W uroczystości uczestniczyli rodzice nowego kapłana – Małgorzata i Tadeusz Mikowie, rodzina, przyjaciele oraz licznie zgromadzeni wierni. Mszy św., koncelebrowanej przez ponad 20 kapłanów, reprezentujących diecezje: odesko-symferopolską, lwowską, łódzką, sandomierską oraz duchownego obrządku grecko-katolickiego, przewodniczył bp Bernacki.
Zwracając się do nowo wyświęconego kapłana oraz do tarnobrzeżan, podkreślił ogromny trud, jaki czeka ks. Łukasza. Trud wynikający z okoliczności, w jakich znalazła się wschodnia Ukraina, a zwłaszcza diecezja, do której posłał go Bóg. – Nasza diecezja w wyniku wojny i zajęcia Krymu została podzielona – część pozostała w granicach państwa ukraińskiego, ale nad znacznym terenem, w tym Krymem, kontrolę sprawują Rosjanie, którzy sukcesywnie prześladują Kościół katolicki – zauważył bp Bernacki. Wyraził ogromną wdzięczność polskiemu Kościołowi za wspieranie zarówno poprzez wysyłanie do pracy kapłanów, jak i za wsparcie materialne oraz modlitewne. – Żniwo jest wielkie, ale pracowników mało – stwierdził hierarcha.

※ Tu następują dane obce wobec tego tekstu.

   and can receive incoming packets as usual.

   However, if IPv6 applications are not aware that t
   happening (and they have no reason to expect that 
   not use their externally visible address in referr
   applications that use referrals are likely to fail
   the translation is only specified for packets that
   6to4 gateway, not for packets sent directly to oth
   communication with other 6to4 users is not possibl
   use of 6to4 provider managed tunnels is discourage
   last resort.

W życzeniach skierowanych do ks. Łukasza proboszcz serbinowskiej parafii ks. Michał Józefczyk przypomniał św. Teresę od Jezusa, duchową przewodniczkę nowo wyświęconego, która wszystko poświęciła dla Jezusa. – Mówiła, że Bóg sam wystarczy i niech te słowa staną się twoim mottem. Prowadź swoje kapłańskie życie zgodnie z drogą Chrystusowego krzyża. To jest moja wielka prośba do ciebie – mówił ks. Józefczyk.
Na koniec uroczystości słowa wielkiego podziękowania do bp. Bernackiego, swoich rodziców, kapłanów, duchowych opiekunów skierował ks. Łukasz. – Dziękuję Kościołowi odeskiemu, że otworzył się dla mnie i przyjął mnie jak brata – mówił. – Dziękuję zwłaszcza jego pasterzowi bp. Bronisławowi. Moja droga formacyjna zaczęła się w rodzinnym domu, z niego bowiem wynosi się najwięcej i w nim kształtuje się nasz charakter, powołanie. Tutaj chcę skierować słowa szczególnej wdzięczności za wzór prawdy, za wszystko to, co dobre, a co zostało wszczepione we mnie w domu. Przez ostatni tydzień w czasie rekolekcji rozważałem tekst bulli papieża Franciszka „Misericordiae vultus”, odnoszącej się do Bożego miłosierdzia, i jej słowa bardzo mocno do mnie trafiały – mówił ks. Łukasz. – Powołanie to jest akt Bożego miłosierdzia. Stawać się obliczem miłosierdzia Ojca tak jak Jezus Chrystus, jak pisze ojciec święty, jest moim kapłańskim zadaniem.